Her timing was everything; again, they had a head start, leaving a thin line (the clue) in their wake. She pictured her words in Shawn's mouth, biting back when he tried to sort them out. It was both difficult and a joy to delay her pleasure—how badly she wanted to see Shawn Spencer face to face again. The waiting was part of the process, necessary, needed. When they were finally together—when he knew escape was . . . she sighed. She really wanted to see that knowing look in his eyes, that broken look—he had to know it was someday going to end.

Violet ran her fingertips up her neck, pressing her lips together. She remembered acutely his odor cool hair gel and cold sweat—he smelled of no man she could remember. She wanted to taste even a teaspoonful of his fear—but if she was really honest with herself, she wanted much more.

This time, couldn't she get just a little bit closer, touch him? Learn what his clothes felt like as they sat on his skin? She wanted to dig her fingernails into a forearm, a bicep, bite him on the mouth as her tongue slid inside; she would be pleased at the sharpness of his own, the way he would jerk back from her face; how she loved to chase.
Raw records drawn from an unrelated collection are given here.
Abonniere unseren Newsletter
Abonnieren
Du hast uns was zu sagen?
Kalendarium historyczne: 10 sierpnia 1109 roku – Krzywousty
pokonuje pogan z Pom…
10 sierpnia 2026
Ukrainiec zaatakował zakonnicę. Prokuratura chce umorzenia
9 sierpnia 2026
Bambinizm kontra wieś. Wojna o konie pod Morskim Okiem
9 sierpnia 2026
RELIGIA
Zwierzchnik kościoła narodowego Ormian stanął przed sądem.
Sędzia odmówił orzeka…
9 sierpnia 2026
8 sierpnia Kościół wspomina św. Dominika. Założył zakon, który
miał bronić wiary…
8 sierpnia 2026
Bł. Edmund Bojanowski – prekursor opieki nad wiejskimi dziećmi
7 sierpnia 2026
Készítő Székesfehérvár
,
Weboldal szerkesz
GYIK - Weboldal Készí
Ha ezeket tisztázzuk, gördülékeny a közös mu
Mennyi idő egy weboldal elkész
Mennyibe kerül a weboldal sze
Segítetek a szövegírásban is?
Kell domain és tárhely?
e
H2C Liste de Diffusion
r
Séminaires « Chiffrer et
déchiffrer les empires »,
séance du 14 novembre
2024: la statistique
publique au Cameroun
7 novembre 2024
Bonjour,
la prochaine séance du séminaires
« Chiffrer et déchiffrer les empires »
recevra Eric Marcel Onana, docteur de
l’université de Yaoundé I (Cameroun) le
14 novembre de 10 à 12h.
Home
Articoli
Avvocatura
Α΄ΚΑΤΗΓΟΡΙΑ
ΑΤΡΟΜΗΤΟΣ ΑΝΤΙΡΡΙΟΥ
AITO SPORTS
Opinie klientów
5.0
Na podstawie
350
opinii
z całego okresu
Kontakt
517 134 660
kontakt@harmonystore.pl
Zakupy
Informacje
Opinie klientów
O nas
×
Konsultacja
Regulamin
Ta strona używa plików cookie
She really knew him, she thought, more than anyone else knew him. More than his father, his best friend, his ice statue of a mother, more than either of those detectives under her thumb. Violet expected bloodshed, expected some of the outsiders' missions in this game would be completed long before the game itself would; how she'd wanted to stop that doctor's heart! She chewed on the loss, hoping there could be a trade somewhere up the road. I can be patient, she thought. Make up for it . . . with lots of little pieces. It delighted her to imagine herself in the role of reaper—she and Shawn Spencer were really so very alike.